To keep traffic flowing safely and efficiently, while still providing access to properties abutting main roads, many main roads in cities and towns across Canada and the USA have five lanes: two lanes in each direction plus a fifth centre lane reserved for vehicles turning left.
“Two-way left turn lanes” [2WLTL], also called, “Centre left turn lanes”, have solid and broken yellow lines on both sides, solid on the outside and broken on the inside. In addition they have pairs of white curved arrows on their road surface, showing the paths of two vehicles turning left in front of each other. Two-way left turn centre lanes are also indicated by the road sign, "Centre Lane For Left Turns Only". This sign always has a pair of curved arrows showing the paths of two vehicles turning left in front of each other.

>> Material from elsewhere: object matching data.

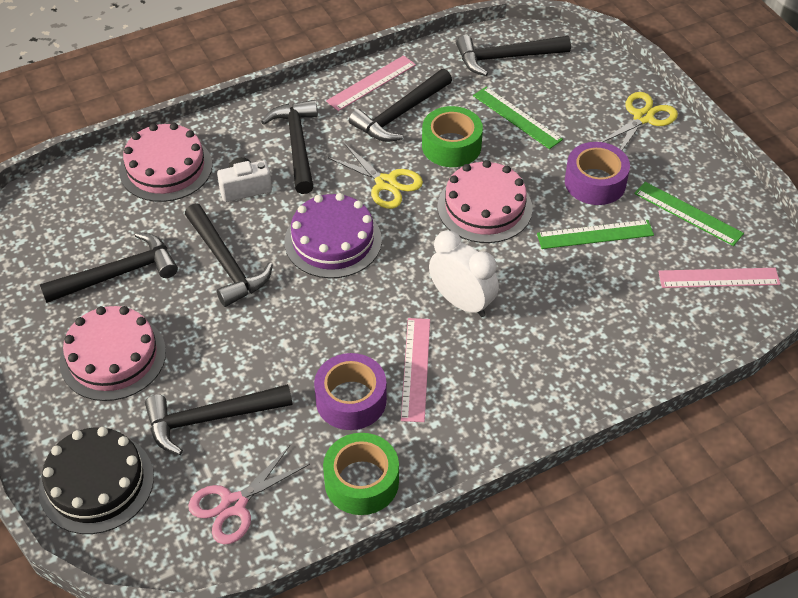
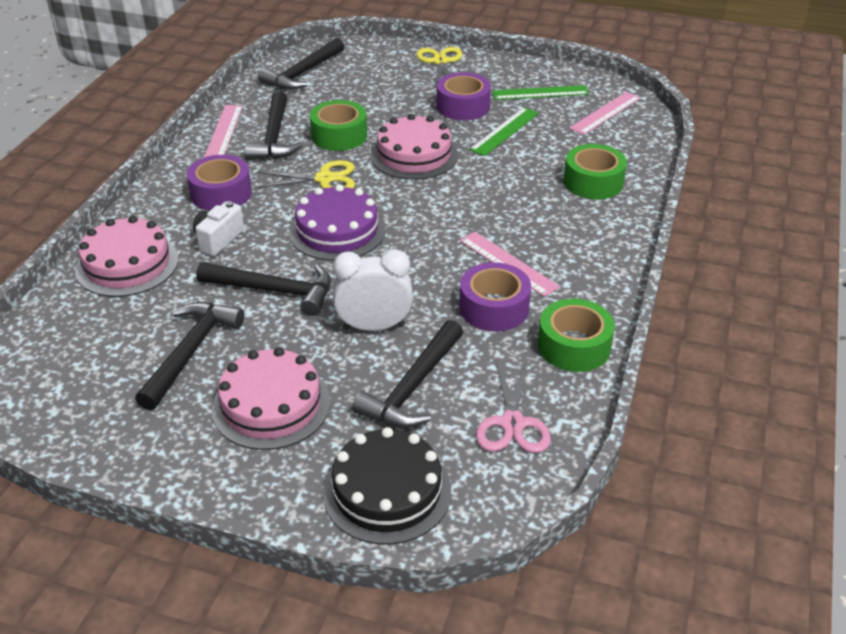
camera: 45 degrees left, 10 degrees down
black hammer [261,100,318,194] -> purple tape [187,155,252,211]
white clock [429,230,499,317] -> white clock moved to [333,249,413,331]
green ruler [473,87,563,149] -> none
none -> green tape [564,144,627,199]

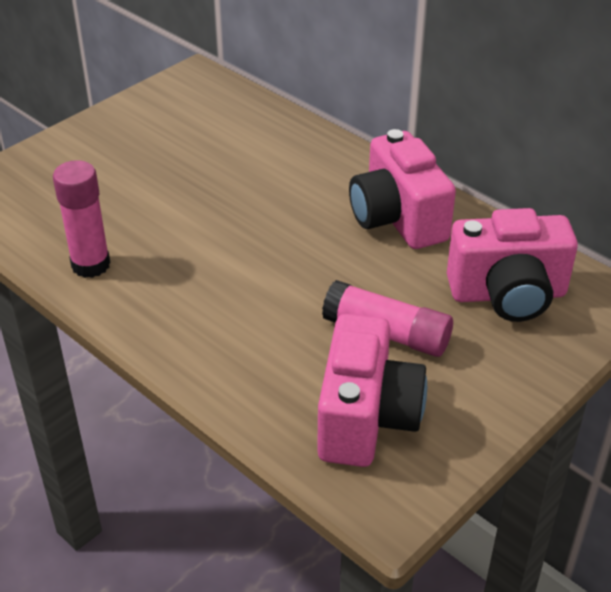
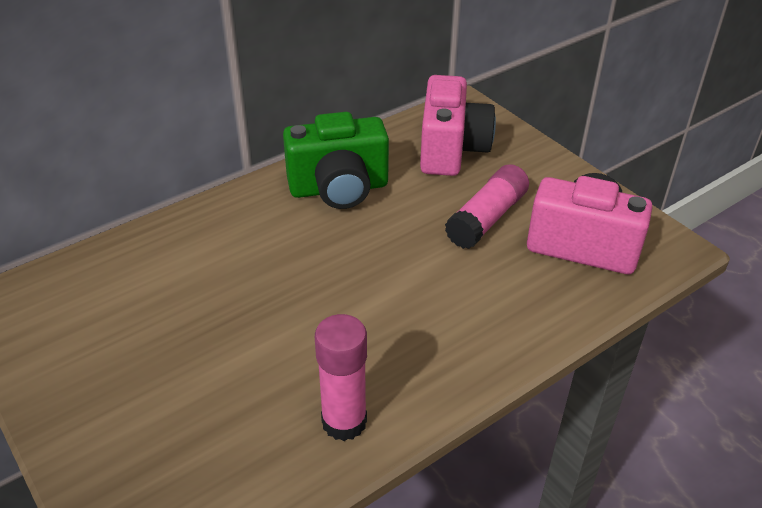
camera: 80 degrees left, 0 degrees up
pink camera [349,129,456,249] -> green camera [283,112,389,209]

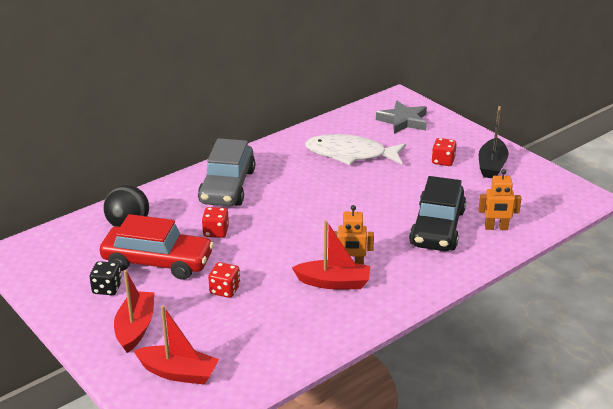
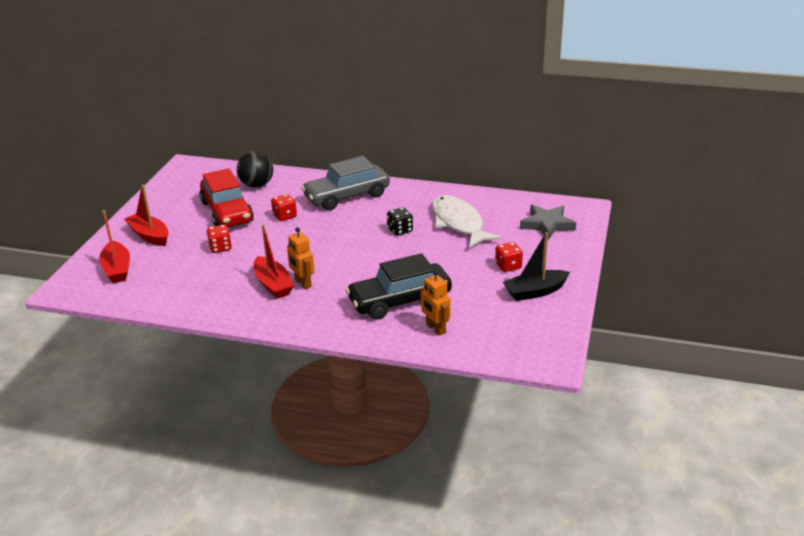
camera: 55 degrees right, 0 degrees up
black dice [90,261,122,295] -> black dice moved to [387,207,413,236]
red boat [114,270,155,353] -> red boat turned 105 degrees counterclockwise [124,184,169,246]

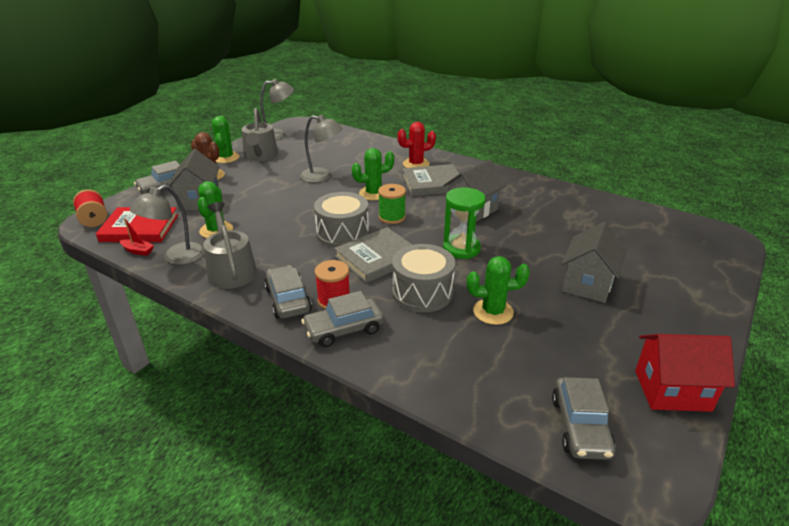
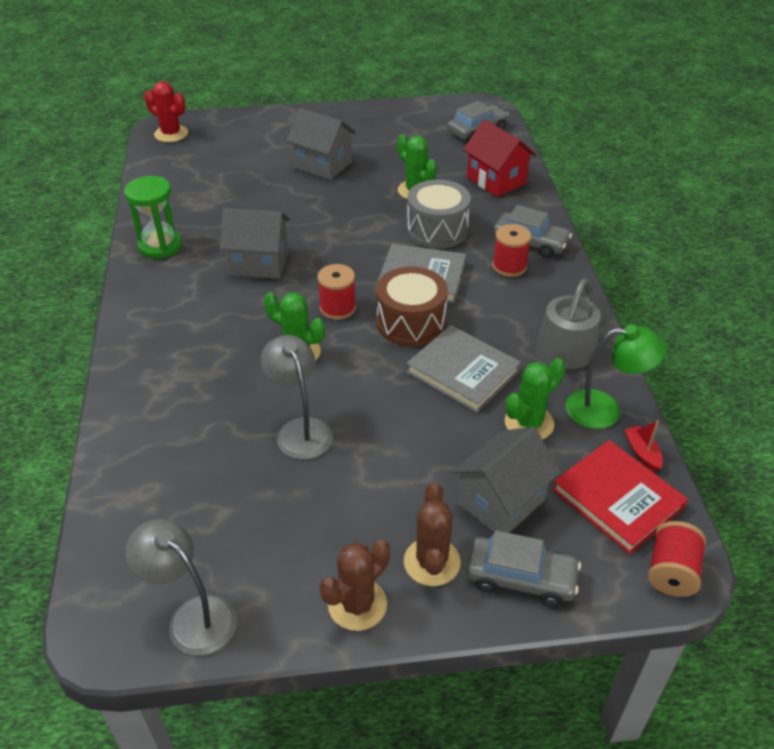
camera: 130 degrees left, 10 degrees up
grey lamp [130,185,204,265] -> green lamp [566,325,667,429]
green cactus [212,116,239,163] -> brown cactus [320,540,390,631]
grey watering can [242,108,278,161] -> none
grey car [264,265,312,319] -> none
grey drum [314,192,369,248] -> brown drum [376,267,448,347]
green spool [378,184,406,224] -> red spool [317,264,356,320]
red cactus [398,122,436,168] -> red cactus moved to [145,81,188,142]
grey book [402,164,459,196] -> grey book moved to [406,325,521,413]
green hourglass [443,187,486,259] -> green hourglass moved to [124,176,182,259]
grey house [561,222,627,303] -> grey house turned 45 degrees clockwise [287,108,356,180]
red house [635,334,735,412] -> red house moved to [463,119,536,197]

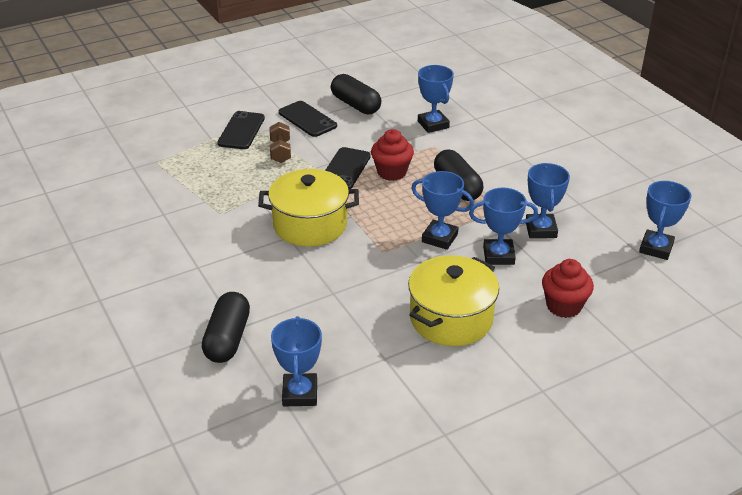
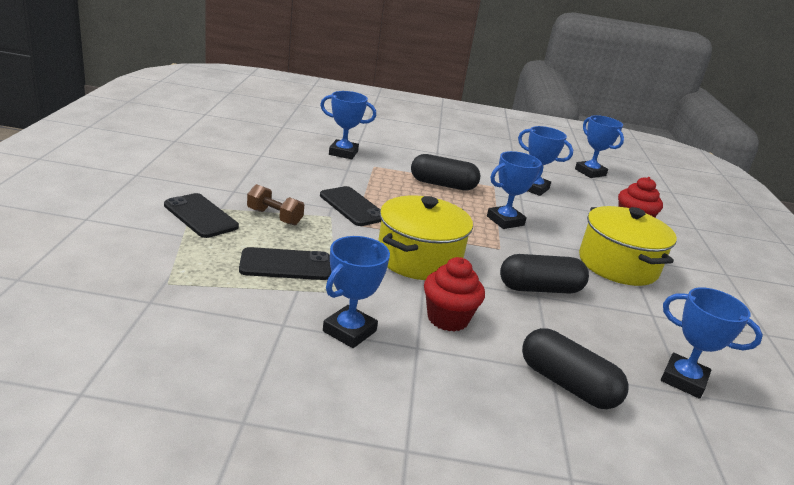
camera: 60 degrees left, 10 degrees down
black phone [279,101,337,137] -> black phone moved to [239,247,331,280]
black capsule [331,74,381,114] -> black capsule moved to [500,254,589,294]
red cupcake [371,129,414,181] -> red cupcake moved to [424,257,485,332]
blue trophy [469,188,538,265] -> blue trophy moved to [323,236,390,348]

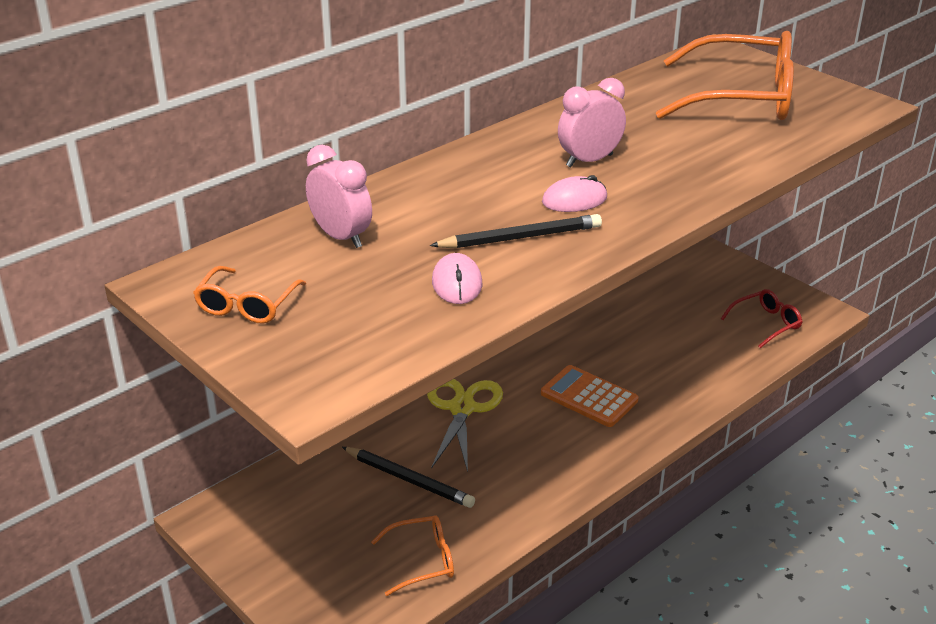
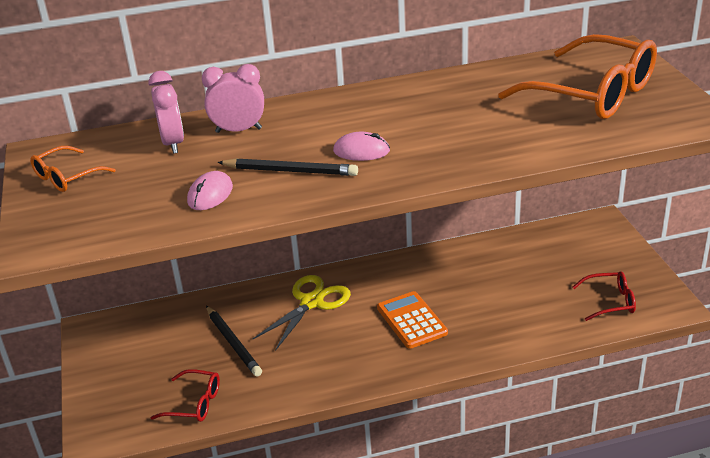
camera: 30 degrees right, 0 degrees up
orange glasses [371,515,454,596] -> red glasses [151,369,220,422]
pink clock [558,78,626,167] -> pink clock moved to [202,64,264,133]

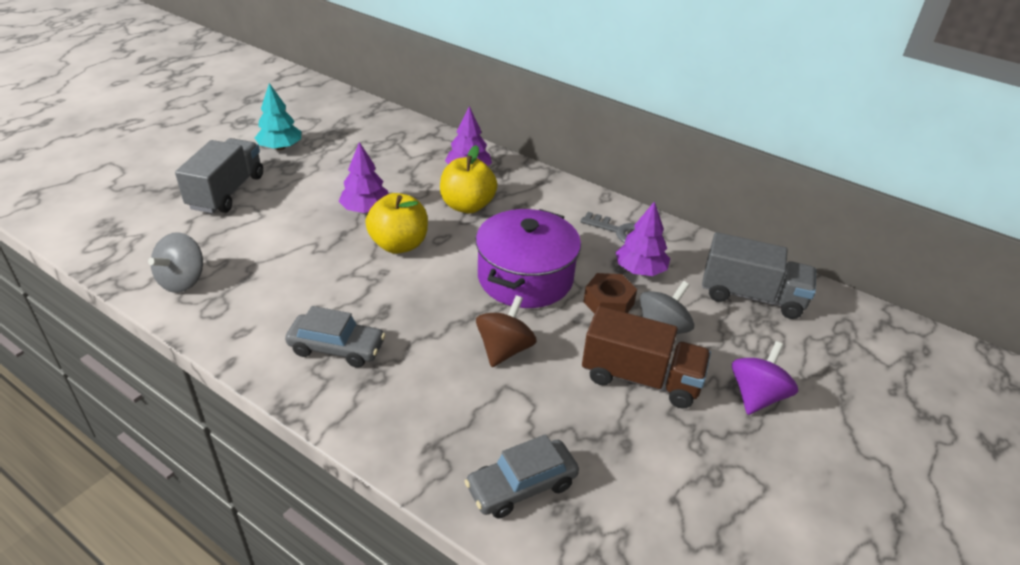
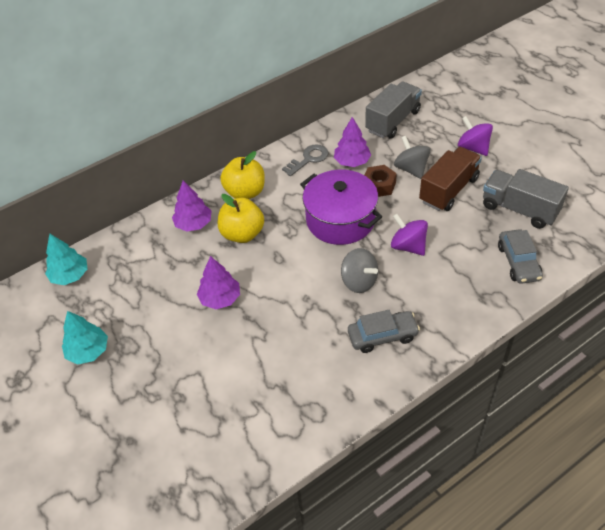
camera: 65 degrees left, 10 degrees up
grey spinning top [148,232,203,293] -> grey spinning top moved to [341,248,378,293]
grey truck [175,138,263,214] -> grey truck moved to [483,169,569,229]
grey car [285,306,386,368] -> grey car turned 45 degrees clockwise [348,310,420,353]
yellow apple [366,193,428,254] -> yellow apple moved to [220,151,265,199]
brown spinning top [476,295,537,367] -> purple spinning top [391,214,428,256]
none -> turquoise tree [45,234,87,285]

2WLTL are designed to allow for simultaneous left turns by vehicles traveling from both directions. This has earned them the nickname, “suicide lanes.” In theory, they enable traffic to move more efficiently in the outside through lanes, increase the capacity of the through lanes and reduce rear-end, left-turn, and sideswipe collisions. As an “extra” lane, 2WLTL can also be used in emergencies by regular traffic and by emergency vehicles to bypass accidents and stalled vehicles.
When using the 2WLTL, signal your intention to change into the 2WLTL, check for oncoming vehicles in the 2WLTL, and when it is safe to do so, enter inside the 2WLTL completely. Stop in the 2WLTL until a gap in the oncoming traffic allows you to complete your left turn.
Sharing the 2WLTL safely with oncoming vehicles involves paying the utmost attention to the traffic flow and being unfailingly courteous. The right-of-way rules are dictated by the design and because the speeds involved are low, conflict is minimized. The first turning driver in the lane goes first.
When a road has a 2WLTL, left turns are not allowed from other lanes, and U-turns, if permitted, must be started from it. 2WLTL must not be used for any other purpose such as passing through any intersection or overtaking another vehicle. Some jurisdictions expressly limit the driving distance in these lanes to a maximum of 200 feet.
One challenging issue is using the 2WLTL while making a left turn onto the main road from a side street. This maneuver may arguably be illegal in British Columbia, and in any case, should be discouraged. It requires the utmost care and attention. In jurisdictions where it is allowed, it would appear that a “rolling merge” from the 2WLTL into the flow of traffic from the right is generally illegal. The requirement seems to be that you must stop once you’ve made the turn into the 2WLTL, then shoulder-check and merge right when safe to do so. This creates a supreme danger of vehicles following behind (making the same turn in busy traffic) colliding with the rear of your vehicle.
Wherever you are, do not use the 2WLTL for a left turn from a side street onto a main road. Enter the main roadway at an intersection equipped with a left turn light.